I've been asked to prove that: $$ \sum\limits_{k=0}^{n}\sin(kx)=\frac{1}{2}\cot(x/2)-\frac{\cos(nx+(x/2))}{2\sin(x/2)} $$ When $0<x<2\pi$.
I know there are many similar posts on this site, but using $\cos(kx)$ instead, that's why I created this post, I can't get to the $1/2\cot$ in this one. Thanks!
$$\begin{align}\sum\limits_{k=0}^{n}\sin(kx) &= \Im\left(\frac{e^{i(n+1)x}-1}{e^{ix}-1}\right)\\ &= \Im\left(\frac{e^{\frac{i(n+1)x}2}}{e^{\frac{ix}2}}\frac{\left(e^{\frac{i(n+1)x}2}-e^{-\frac{i(n+1)x}2}\right)}{\left( e^{\frac{ix}2}-e^{-\frac{ix}2}\right)}\right)\\&= \Im\left(e^{\frac{inx}2}\frac{2i\sin\frac{(n+1)x}2}{2i\sin{\frac{x}2}}\right)\end{align}$$ Applying $e^{iy}-e^{-iy}=2i\sin y,$
$$\begin{align}\sum\limits_{k=0}^{n}\sin(kx) &= \Im\left(\left(\cos\frac{nx}2+i\sin\frac{nx}2\right)\frac{\sin\frac{(n+1)x}2}{\sin{\frac{x}2}}\right)\\ &= \sin\frac{nx}2 \frac{\sin\frac{(n+1)x}2}{\sin{\frac{x}2}},\end{align}$$ then I don't know what to do.
You asked to prove this by DeMovire's formula, which states $$e^{ikx} = (\cos x + \sin x)^k = \cos kx + \sin kx.$$
Everything you did until the final line is correct.

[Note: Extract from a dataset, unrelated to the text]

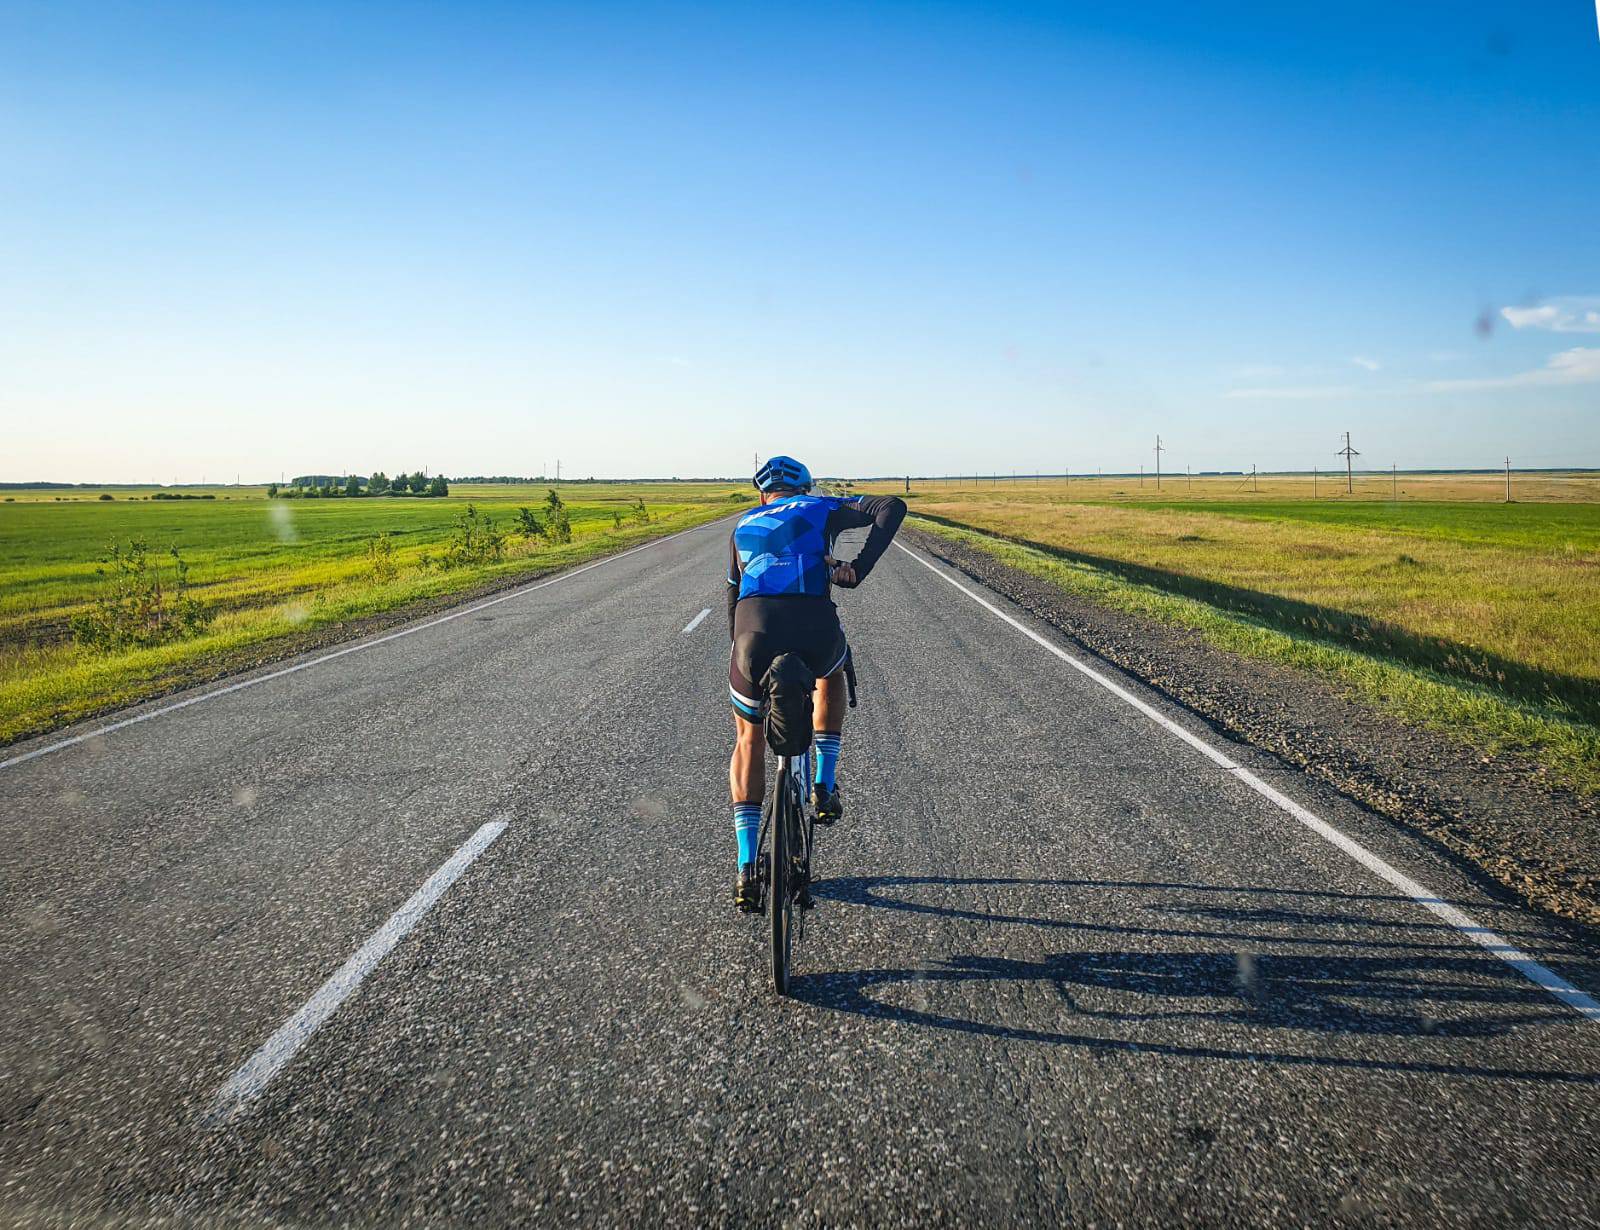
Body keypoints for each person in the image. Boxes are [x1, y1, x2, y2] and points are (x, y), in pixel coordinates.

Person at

The final move is to do the following, $$\sin \left ( \frac{nx}{2} \right ) \frac{\sin\frac{(n+1)x}2}{\sin{\frac{x}2}} = \frac{\cos(x/2) - \cos(n + 1/2)x}{2\sin \left ( x/2 \right )} = \frac{1}{2}\cot x/2 - \frac{\cos(n + 1/2)x}{2\sin \left ( x/2 \right)}.$$
where we have used the fact that $$\sin u \sin v = \frac{1}{2} \left ( \cos(u - v) - \cos(u + v) \right )$$